▸ Raw data
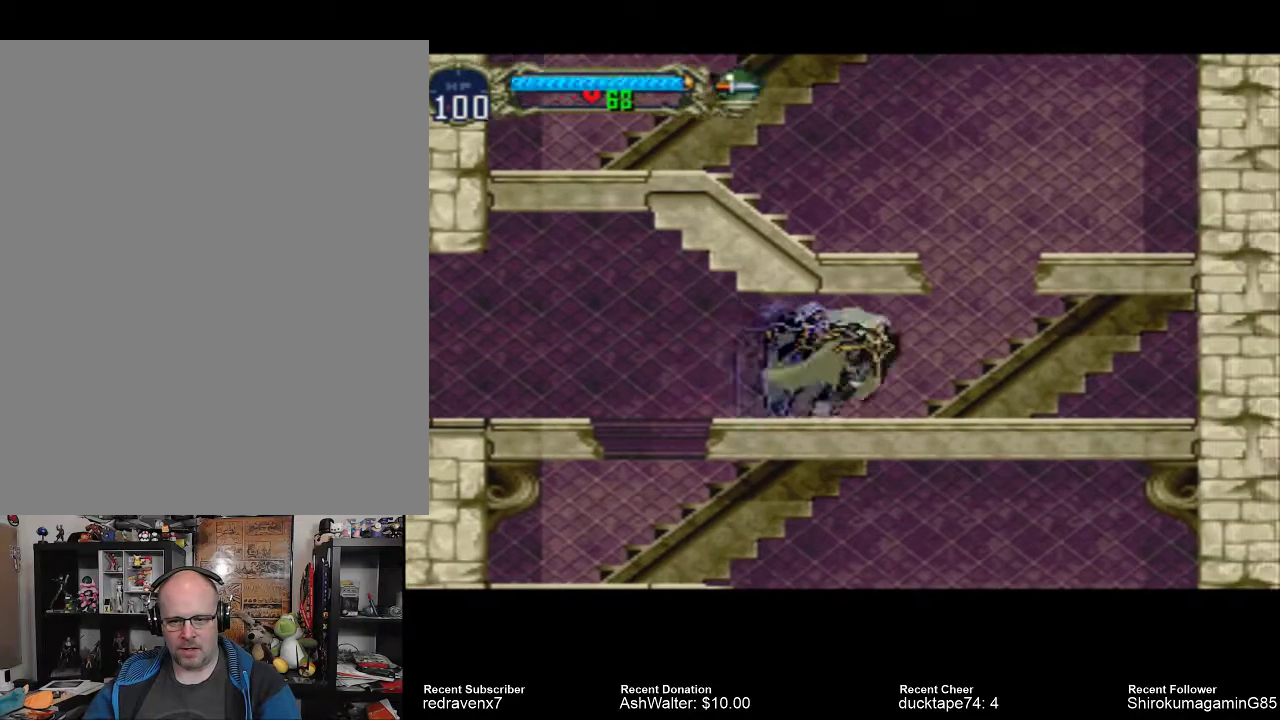
Gameplay with a controller (PlayStation layout); each line is a JSON object with the inputs held at the frame after it (dt_ms = milliseconds from this image to that frame). "events" lists button and stick changes between this image and that frame as [ms after this image, input, new state], when the widget could be followed in between. Not read: L2 L3 R2 R3.
{"dt_ms": 500, "buttons": ["CROSS"], "left_stick": "center", "right_stick": "center", "events": [[433, "CROSS", "down"]]}
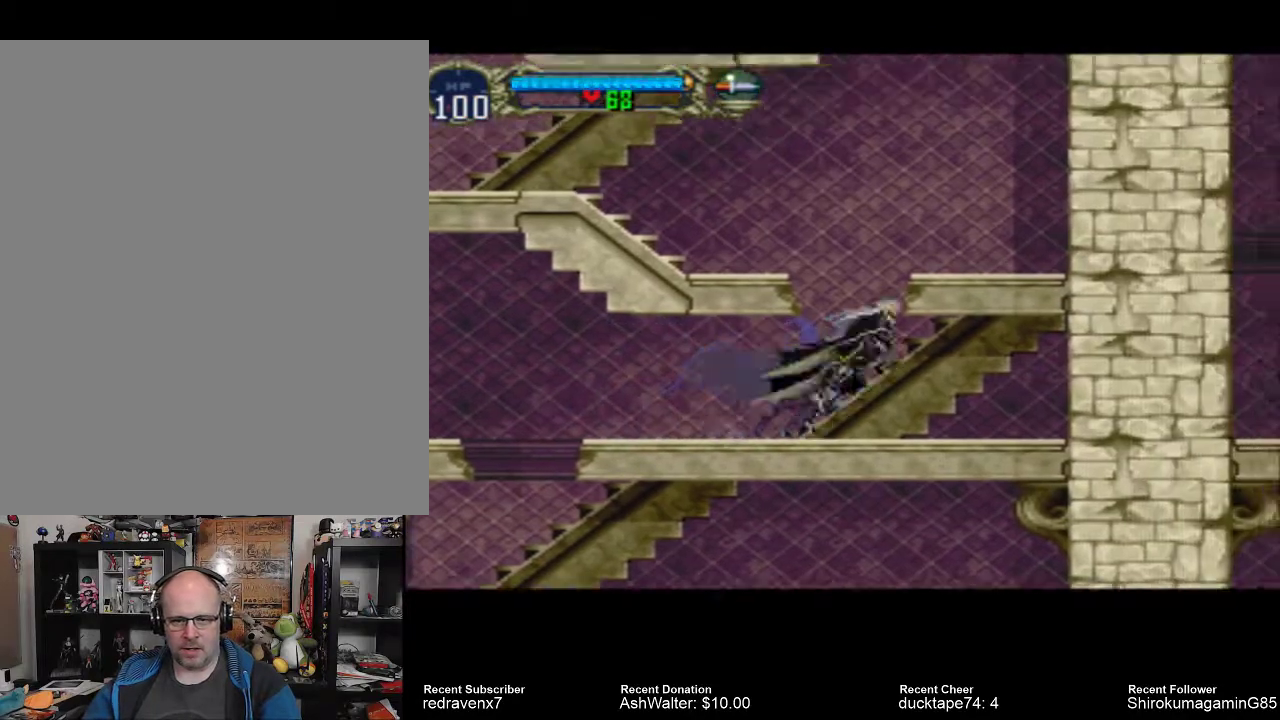
{"dt_ms": 500, "buttons": ["CROSS"], "left_stick": "center", "right_stick": "center", "events": []}
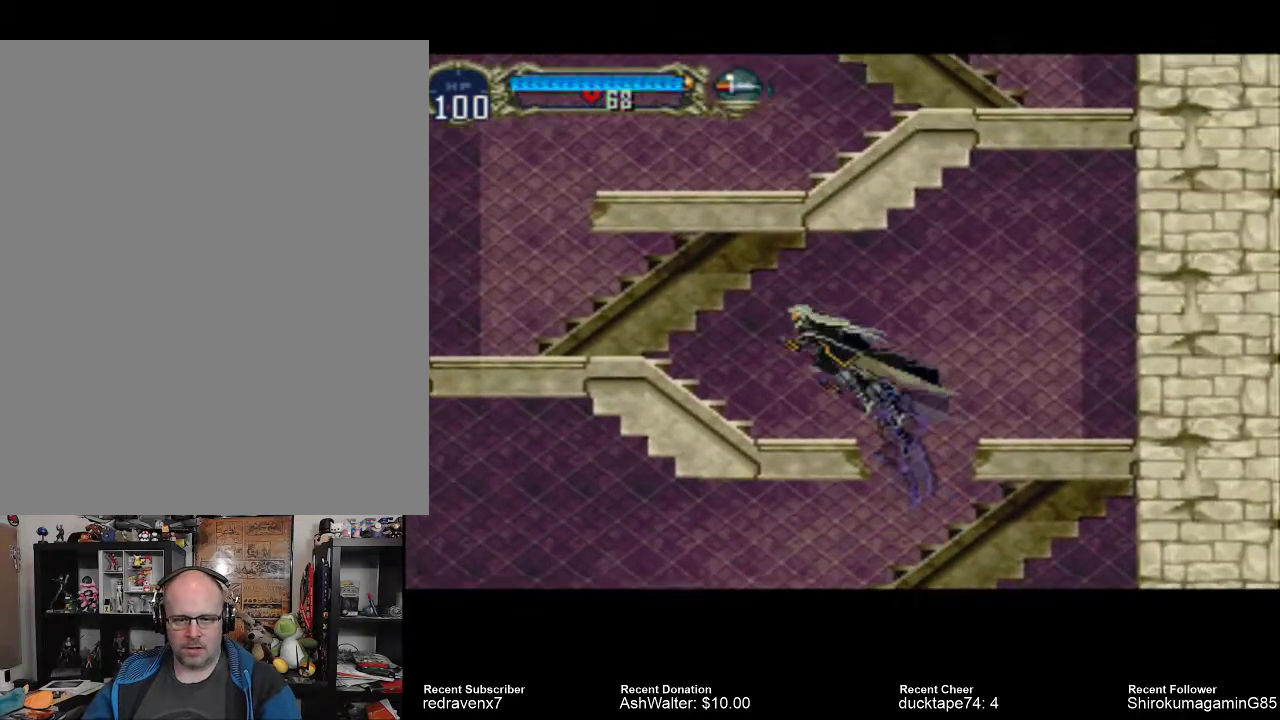
{"dt_ms": 500, "buttons": [], "left_stick": "center", "right_stick": "center", "events": [[67, "CROSS", "up"]]}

▸ Aim of the exercise
Leave out the pictures and set down all of the data exactly.

▸ Result of this task
Gameplay with a controller (PlayStation layout); each line is a JSON object with the inputs held at the frame after it (dt_ms = milliseconds from this image to that frame). "events" lists button and stick changes between this image and that frame as [ms after this image, input, new state], when the widget could be followed in between. Not read: L2 L3 R2 R3.
{"dt_ms": 500, "buttons": ["CROSS"], "left_stick": "center", "right_stick": "center", "events": [[433, "CROSS", "down"]]}
{"dt_ms": 500, "buttons": ["CROSS"], "left_stick": "center", "right_stick": "center", "events": []}
{"dt_ms": 500, "buttons": [], "left_stick": "center", "right_stick": "center", "events": [[67, "CROSS", "up"]]}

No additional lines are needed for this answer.